• Page extract
------------

# Went To Visit My Son



## big rockpile (Feb 24, 2003)

We went to visit my Son down at Forsyth, MO. He took us where he had been fishing, seems long as it was raining the Fish were biting. We caught a couple.



One of my Babies



Went driving around looking for a place to camp on future visits. Seems it is going to cost $10 a night. Not bad considering have Water, Electric, Toilet and Shower House.

Home from the past



Nice view



big rockpile


----------



## Danaus29 (Sep 12, 2005)

Nice fish, handsome boy. I'm glad you had a good day with your son.


----------



## GREENCOUNTYPETE (Jul 25, 2006)

10 dollars is a steal if it comes with a shower 

here they get you 10 for the reservation fee and 12-15 a night in state parks for non electric


----------



## big rockpile (Feb 24, 2003)

GREENCOUNTYPETE said:


> 10 dollars is a steal if it comes with a shower
> 
> here they get you 10 for the reservation fee and 12-15 a night in state parks for non electric


 Yes Shower, right on the Lake and Boat Ramp.

big rockpile


----------



## GREENCOUNTYPETE (Jul 25, 2006)

big rockpile said:


> Yes Shower, right on the Lake and Boat Ramp.
> 
> big rockpile


triple steal if you get a boat launch at no additional cost , all the county launches around Madison want 8-20 dollars 

I have even been hit with a ticket for parking in the launch parking lot and not paying to launch the boat i didn't have , cause i was fishing from shore

I told them I was fishing form shore i didn't even own a boat a the time , they said no you parked in a boat trailer spot , I said all the non boat trailer spots were full and there were 20 boat trailer slots open so i parked in one , nope use a trailer slot and pay


----------



## big rockpile (Feb 24, 2003)

------------

• Goal
Could you continue the forum thread about the visit to Forsyth, MO, by writing the post that follows its last heading? These lines aren't needed.

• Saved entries
------------

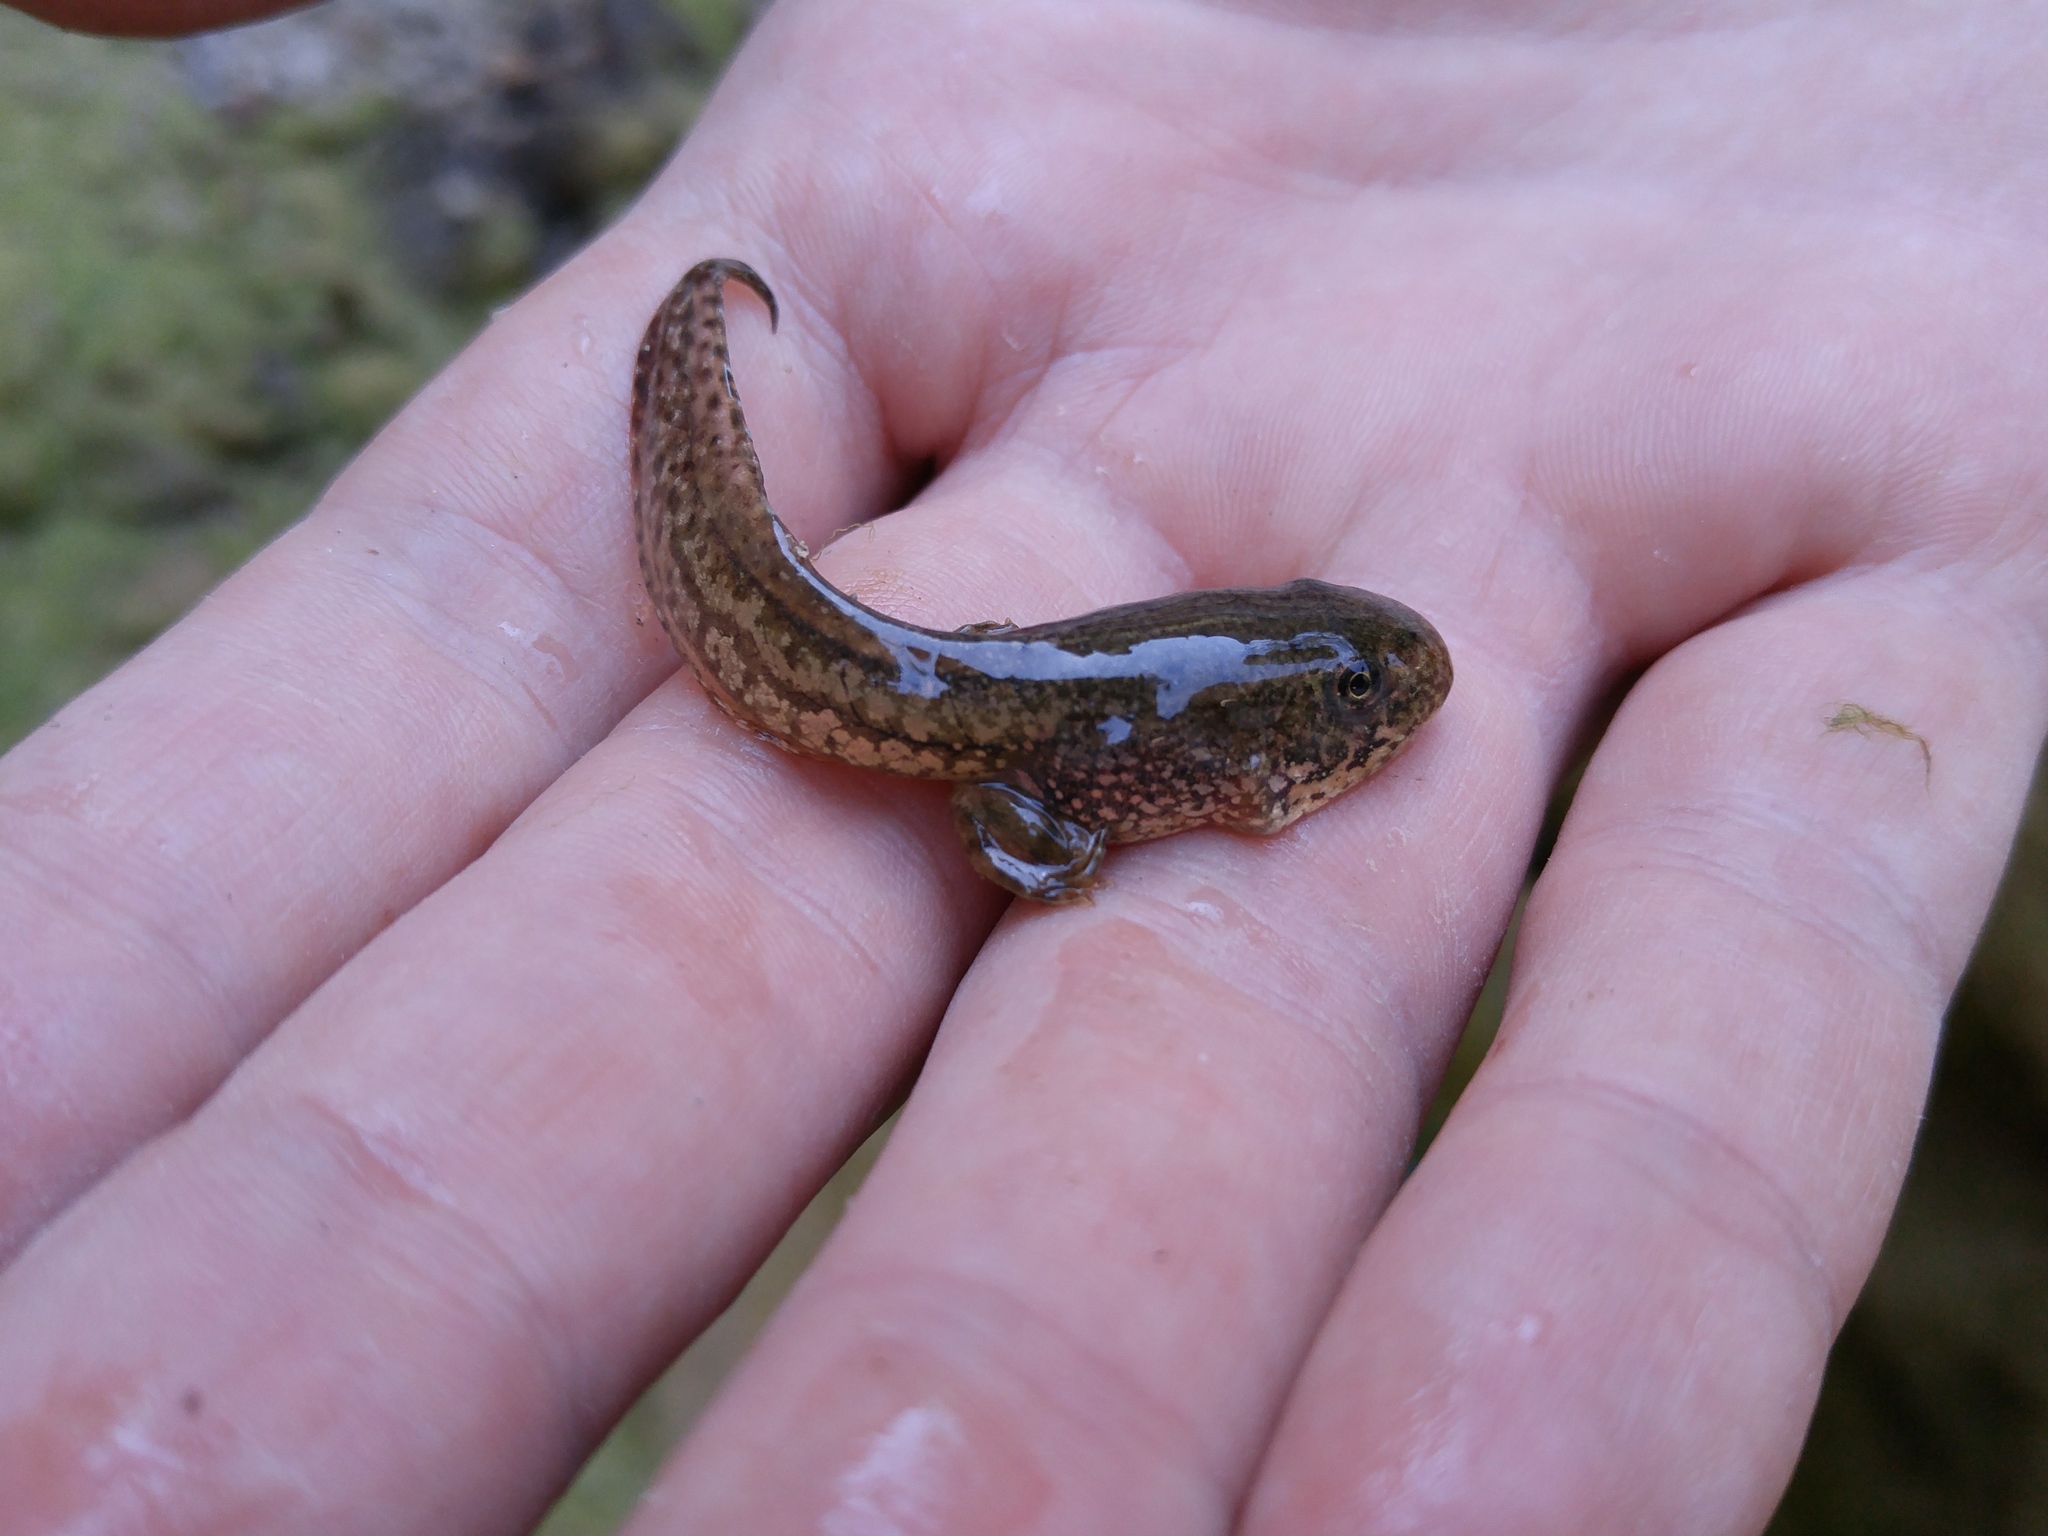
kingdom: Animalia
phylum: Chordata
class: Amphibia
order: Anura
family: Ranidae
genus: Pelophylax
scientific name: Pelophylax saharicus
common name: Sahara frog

------------

• Exercise response
GREENCOUNTYPETE said:


> triple steal if you get a boat launch at no additional cost , all the county launches around Madison want 8-20 dollars
> 
> I have even been hit with a ticket for parking in the launch parking lot and not paying to launch the boat i didn't have , cause i was fishing from shore
> 
> I told them I was fishing form shore i didn't even own a boat a the time , they said no you parked in a boat trailer spot , I said all the non boat trailer spots were full and there were 20 boat trailer slots open so i parked in one , nope use a trailer slot and pay


 Heck I can pay $20 a year use any COE Boat Ramp and Swimming area no Cost.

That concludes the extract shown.